→ **Task directions**
Render the lines of the rows below as a Markdown table with the columns "Line No." and "Content", numbering each line and omitting any blank lines. Begin at the first line of the rows and stop after the line that contains "order: Cetacea".
___ Records for the exercise ___
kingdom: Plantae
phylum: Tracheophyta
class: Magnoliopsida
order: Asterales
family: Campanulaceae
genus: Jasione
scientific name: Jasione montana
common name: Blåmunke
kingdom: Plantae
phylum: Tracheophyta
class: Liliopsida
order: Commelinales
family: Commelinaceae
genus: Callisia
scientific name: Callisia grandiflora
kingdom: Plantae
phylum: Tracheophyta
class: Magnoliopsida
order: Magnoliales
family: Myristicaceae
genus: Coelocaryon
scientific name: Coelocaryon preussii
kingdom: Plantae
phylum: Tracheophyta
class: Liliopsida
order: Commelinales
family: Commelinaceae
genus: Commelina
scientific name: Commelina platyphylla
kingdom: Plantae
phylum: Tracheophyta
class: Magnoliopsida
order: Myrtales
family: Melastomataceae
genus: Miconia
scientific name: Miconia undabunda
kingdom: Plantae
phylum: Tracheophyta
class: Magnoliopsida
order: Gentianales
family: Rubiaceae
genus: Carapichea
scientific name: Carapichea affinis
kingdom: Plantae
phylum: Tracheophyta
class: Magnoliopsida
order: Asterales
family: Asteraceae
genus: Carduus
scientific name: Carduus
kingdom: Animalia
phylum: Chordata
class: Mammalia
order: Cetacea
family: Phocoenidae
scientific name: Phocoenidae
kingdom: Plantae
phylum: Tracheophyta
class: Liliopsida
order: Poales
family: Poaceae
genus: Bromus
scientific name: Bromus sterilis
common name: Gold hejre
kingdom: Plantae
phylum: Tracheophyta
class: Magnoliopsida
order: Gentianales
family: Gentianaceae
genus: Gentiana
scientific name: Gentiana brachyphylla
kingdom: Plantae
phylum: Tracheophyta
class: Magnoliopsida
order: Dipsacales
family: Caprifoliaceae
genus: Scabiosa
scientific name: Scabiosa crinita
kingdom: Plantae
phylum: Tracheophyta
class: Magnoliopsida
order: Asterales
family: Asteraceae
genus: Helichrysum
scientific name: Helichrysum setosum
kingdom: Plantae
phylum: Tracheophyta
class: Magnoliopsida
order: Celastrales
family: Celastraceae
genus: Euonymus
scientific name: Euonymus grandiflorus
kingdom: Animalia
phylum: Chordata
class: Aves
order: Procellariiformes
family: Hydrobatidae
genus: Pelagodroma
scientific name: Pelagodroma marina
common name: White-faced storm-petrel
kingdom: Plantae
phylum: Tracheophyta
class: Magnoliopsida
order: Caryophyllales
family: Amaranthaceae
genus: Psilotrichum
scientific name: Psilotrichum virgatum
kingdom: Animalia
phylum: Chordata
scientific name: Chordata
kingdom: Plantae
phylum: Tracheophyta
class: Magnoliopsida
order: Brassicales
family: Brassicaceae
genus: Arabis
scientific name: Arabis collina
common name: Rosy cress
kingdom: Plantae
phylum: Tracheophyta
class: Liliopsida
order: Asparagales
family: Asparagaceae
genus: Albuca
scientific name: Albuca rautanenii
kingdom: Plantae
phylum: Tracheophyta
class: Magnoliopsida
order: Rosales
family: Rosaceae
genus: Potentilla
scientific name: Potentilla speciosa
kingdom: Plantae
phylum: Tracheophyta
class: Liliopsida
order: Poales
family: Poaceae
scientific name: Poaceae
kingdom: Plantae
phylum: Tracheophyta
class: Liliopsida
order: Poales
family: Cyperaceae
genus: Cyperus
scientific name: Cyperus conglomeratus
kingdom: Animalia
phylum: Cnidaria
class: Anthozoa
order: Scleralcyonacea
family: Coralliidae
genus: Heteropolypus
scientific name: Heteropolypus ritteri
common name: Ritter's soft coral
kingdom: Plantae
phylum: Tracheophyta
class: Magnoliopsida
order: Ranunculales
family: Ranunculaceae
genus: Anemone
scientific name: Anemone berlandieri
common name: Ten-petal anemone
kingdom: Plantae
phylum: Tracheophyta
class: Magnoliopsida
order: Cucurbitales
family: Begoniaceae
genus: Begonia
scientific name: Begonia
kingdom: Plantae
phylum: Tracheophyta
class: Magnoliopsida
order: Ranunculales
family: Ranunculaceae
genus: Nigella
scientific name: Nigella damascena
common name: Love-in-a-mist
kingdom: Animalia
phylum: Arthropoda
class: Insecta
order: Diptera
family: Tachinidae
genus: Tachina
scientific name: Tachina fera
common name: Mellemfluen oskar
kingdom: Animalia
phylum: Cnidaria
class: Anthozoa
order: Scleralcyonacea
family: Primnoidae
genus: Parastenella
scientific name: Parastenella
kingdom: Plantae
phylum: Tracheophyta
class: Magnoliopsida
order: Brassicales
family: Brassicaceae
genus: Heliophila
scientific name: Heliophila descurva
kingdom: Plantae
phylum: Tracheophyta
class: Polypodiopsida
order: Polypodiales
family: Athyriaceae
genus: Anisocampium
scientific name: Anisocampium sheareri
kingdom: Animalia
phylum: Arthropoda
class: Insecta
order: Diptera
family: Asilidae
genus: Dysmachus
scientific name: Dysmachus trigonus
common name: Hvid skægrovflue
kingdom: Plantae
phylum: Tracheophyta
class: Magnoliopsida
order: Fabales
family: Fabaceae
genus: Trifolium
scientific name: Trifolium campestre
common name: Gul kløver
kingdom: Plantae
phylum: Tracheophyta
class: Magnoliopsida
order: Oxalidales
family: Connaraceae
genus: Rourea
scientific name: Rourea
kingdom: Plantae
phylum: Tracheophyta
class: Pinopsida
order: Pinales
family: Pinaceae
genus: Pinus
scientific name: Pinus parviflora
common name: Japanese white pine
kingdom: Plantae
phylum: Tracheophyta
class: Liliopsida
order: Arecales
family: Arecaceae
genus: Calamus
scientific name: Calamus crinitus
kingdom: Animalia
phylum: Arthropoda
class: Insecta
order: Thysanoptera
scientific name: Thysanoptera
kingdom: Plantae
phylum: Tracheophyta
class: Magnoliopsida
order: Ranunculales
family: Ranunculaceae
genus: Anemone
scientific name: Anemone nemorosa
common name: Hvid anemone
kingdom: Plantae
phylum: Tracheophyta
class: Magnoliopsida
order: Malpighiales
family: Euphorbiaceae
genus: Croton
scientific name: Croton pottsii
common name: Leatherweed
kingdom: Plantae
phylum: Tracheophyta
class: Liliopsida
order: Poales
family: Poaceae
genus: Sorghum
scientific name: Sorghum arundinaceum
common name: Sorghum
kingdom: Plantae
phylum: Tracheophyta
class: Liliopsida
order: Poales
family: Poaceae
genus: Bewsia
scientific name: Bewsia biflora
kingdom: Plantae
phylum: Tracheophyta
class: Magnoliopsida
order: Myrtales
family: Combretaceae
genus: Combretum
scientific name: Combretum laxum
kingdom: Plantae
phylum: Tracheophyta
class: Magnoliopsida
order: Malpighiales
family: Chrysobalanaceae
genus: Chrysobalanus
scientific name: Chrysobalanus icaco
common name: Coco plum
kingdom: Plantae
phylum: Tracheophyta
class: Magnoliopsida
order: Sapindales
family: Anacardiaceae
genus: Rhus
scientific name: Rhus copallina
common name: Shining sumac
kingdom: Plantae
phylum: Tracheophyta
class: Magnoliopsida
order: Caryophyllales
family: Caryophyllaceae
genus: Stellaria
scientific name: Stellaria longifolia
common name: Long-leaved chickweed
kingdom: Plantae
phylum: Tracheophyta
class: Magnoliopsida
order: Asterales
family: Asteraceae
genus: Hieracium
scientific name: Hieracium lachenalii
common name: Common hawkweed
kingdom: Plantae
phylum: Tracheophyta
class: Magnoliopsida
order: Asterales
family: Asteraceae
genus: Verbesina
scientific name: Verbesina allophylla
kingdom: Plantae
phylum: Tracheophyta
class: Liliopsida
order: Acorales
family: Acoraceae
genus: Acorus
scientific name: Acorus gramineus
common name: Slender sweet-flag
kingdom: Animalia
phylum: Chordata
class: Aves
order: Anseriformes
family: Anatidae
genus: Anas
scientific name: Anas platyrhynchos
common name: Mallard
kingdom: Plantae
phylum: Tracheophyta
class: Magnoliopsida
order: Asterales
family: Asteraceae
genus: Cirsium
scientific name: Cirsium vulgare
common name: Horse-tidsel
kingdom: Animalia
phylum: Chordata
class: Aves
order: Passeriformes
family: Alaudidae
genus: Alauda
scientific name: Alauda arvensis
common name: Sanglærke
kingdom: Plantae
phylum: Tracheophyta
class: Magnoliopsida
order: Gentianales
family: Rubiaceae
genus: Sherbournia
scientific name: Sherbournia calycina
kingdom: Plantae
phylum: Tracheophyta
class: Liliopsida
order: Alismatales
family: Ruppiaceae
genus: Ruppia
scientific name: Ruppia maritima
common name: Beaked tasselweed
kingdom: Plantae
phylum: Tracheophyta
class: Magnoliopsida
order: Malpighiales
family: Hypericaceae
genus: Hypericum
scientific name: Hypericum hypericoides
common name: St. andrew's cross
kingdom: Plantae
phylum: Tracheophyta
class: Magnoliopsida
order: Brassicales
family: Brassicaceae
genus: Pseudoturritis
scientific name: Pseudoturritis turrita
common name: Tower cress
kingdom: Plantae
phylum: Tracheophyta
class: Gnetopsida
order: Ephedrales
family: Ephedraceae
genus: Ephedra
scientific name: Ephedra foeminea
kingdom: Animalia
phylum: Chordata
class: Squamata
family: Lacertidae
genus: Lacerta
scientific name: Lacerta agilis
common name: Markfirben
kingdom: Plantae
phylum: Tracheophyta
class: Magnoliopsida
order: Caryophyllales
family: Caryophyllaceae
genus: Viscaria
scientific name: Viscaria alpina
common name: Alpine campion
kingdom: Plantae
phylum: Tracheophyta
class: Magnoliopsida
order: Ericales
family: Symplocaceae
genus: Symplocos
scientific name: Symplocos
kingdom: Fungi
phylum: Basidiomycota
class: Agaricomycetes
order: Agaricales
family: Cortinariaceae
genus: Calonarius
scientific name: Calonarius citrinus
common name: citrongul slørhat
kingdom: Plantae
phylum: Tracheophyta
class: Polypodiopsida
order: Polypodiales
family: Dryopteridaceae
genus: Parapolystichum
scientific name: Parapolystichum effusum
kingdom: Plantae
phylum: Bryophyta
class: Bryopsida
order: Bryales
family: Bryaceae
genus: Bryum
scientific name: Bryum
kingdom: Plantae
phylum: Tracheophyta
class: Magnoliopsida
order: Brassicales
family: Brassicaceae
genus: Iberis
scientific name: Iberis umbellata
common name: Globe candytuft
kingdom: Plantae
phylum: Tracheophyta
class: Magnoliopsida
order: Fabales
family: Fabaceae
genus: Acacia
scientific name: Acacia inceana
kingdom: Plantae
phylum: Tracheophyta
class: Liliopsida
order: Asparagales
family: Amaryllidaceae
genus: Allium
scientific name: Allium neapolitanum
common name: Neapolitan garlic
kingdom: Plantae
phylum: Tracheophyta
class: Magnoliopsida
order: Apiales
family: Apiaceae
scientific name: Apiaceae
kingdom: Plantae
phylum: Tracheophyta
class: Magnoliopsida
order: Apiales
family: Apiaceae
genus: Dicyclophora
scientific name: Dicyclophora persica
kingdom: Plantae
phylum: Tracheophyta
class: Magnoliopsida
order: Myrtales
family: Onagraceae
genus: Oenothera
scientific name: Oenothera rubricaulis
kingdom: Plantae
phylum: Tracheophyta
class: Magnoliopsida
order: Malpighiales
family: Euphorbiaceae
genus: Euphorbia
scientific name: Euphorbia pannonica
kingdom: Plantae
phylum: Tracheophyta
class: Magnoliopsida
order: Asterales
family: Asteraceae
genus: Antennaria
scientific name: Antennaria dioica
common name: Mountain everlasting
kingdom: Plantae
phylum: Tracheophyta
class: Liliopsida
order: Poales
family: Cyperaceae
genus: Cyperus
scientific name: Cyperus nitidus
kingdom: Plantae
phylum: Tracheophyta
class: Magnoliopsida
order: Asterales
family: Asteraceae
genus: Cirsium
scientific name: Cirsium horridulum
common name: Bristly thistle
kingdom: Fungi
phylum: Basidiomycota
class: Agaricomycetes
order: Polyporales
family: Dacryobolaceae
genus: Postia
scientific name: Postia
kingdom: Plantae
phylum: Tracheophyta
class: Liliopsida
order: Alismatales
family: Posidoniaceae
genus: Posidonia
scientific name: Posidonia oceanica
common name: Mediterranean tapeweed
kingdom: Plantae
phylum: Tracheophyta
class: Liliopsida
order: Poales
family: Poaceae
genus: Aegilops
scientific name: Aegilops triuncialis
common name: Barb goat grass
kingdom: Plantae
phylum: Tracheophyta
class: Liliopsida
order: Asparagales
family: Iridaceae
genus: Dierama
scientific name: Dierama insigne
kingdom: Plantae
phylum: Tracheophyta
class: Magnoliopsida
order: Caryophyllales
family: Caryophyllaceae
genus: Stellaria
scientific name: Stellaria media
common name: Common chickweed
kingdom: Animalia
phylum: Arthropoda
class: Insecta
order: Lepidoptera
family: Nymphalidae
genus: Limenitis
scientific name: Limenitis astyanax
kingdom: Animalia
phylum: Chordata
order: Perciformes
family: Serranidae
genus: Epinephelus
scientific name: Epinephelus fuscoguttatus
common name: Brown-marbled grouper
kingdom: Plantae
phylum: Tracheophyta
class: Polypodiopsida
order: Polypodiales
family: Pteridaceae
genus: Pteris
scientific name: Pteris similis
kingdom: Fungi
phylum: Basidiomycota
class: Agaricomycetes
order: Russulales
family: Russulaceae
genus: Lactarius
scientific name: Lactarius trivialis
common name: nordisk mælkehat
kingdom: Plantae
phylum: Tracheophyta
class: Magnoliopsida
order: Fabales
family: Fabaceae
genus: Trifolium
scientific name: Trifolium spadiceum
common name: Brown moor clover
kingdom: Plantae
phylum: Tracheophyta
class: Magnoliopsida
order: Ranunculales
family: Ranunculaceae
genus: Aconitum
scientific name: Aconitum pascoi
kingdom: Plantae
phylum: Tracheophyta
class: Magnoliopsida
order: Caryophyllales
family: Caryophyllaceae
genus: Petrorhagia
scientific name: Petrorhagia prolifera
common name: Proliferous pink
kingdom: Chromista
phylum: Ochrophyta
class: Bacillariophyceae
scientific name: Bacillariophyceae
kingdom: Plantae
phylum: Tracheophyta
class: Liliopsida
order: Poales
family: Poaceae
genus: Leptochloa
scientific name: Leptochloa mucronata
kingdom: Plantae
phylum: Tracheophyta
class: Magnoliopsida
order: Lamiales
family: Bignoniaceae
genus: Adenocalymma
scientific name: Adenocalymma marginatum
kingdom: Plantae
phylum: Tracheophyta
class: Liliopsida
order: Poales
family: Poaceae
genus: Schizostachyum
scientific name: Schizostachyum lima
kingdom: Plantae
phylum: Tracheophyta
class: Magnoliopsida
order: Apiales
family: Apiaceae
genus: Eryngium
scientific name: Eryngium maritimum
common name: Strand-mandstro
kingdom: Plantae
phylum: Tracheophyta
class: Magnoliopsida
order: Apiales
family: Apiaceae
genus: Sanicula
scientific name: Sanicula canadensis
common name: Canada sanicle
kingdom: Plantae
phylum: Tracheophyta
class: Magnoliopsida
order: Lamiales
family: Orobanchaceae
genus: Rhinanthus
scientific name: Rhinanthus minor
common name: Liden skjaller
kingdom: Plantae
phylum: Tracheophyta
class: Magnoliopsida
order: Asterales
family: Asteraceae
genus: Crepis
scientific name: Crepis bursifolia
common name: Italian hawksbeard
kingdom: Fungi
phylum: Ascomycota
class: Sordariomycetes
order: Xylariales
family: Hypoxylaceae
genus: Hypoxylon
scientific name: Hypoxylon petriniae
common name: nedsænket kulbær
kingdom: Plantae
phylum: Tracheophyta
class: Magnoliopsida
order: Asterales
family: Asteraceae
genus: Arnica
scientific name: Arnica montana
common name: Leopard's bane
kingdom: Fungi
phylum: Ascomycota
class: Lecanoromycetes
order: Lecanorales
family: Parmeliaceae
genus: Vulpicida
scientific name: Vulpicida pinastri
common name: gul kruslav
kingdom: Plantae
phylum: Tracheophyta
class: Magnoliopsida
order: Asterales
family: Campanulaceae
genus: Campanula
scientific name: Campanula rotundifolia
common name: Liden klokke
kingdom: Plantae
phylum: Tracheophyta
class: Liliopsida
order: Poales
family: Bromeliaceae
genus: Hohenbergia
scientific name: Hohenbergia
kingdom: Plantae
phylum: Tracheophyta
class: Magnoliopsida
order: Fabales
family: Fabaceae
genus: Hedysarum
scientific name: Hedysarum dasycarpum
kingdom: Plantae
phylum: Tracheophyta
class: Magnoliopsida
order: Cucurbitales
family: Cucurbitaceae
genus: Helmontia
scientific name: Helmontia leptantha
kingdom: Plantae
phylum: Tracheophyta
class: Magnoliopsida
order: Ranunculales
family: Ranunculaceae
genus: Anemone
___
→ **Task answer**
| Line No. | Content |
|---|---|
| 1 | kingdom: Plantae |
| 2 | phylum: Tracheophyta |
| 3 | class: Magnoliopsida |
| 4 | order: Asterales |
| 5 | family: Campanulaceae |
| 6 | genus: Jasione |
| 7 | scientific name: Jasione montana |
| 8 | common name: Blåmunke |
| 9 | kingdom: Plantae |
| 10 | phylum: Tracheophyta |
| 11 | class: Liliopsida |
| 12 | order: Commelinales |
| 13 | family: Commelinaceae |
| 14 | genus: Callisia |
| 15 | scientific name: Callisia grandiflora |
| 16 | kingdom: Plantae |
| 17 | phylum: Tracheophyta |
| 18 | class: Magnoliopsida |
| 19 | order: Magnoliales |
| 20 | family: Myristicaceae |
| 21 | genus: Coelocaryon |
| 22 | scientific name: Coelocaryon preussii |
| 23 | kingdom: Plantae |
| 24 | phylum: Tracheophyta |
| 25 | class: Liliopsida |
| 26 | order: Commelinales |
| 27 | family: Commelinaceae |
| 28 | genus: Commelina |
| 29 | scientific name: Commelina platyphylla |
| 30 | kingdom: Plantae |
| 31 | phylum: Tracheophyta |
| 32 | class: Magnoliopsida |
| 33 | order: Myrtales |
| 34 | family: Melastomataceae |
| 35 | genus: Miconia |
| 36 | scientific name: Miconia undabunda |
| 37 | kingdom: Plantae |
| 38 | phylum: Tracheophyta |
| 39 | class: Magnoliopsida |
| 40 | order: Gentianales |
| 41 | family: Rubiaceae |
| 42 | genus: Carapichea |
| 43 | scientific name: Carapichea affinis |
| 44 | kingdom: Plantae |
| 45 | phylum: Tracheophyta |
| 46 | class: Magnoliopsida |
| 47 | order: Asterales |
| 48 | family: Asteraceae |
| 49 | genus: Carduus |
| 50 | scientific name: Carduus |
| 51 | kingdom: Animalia |
| 52 | phylum: Chordata |
| 53 | class: Mammalia |
| 54 | order: Cetacea |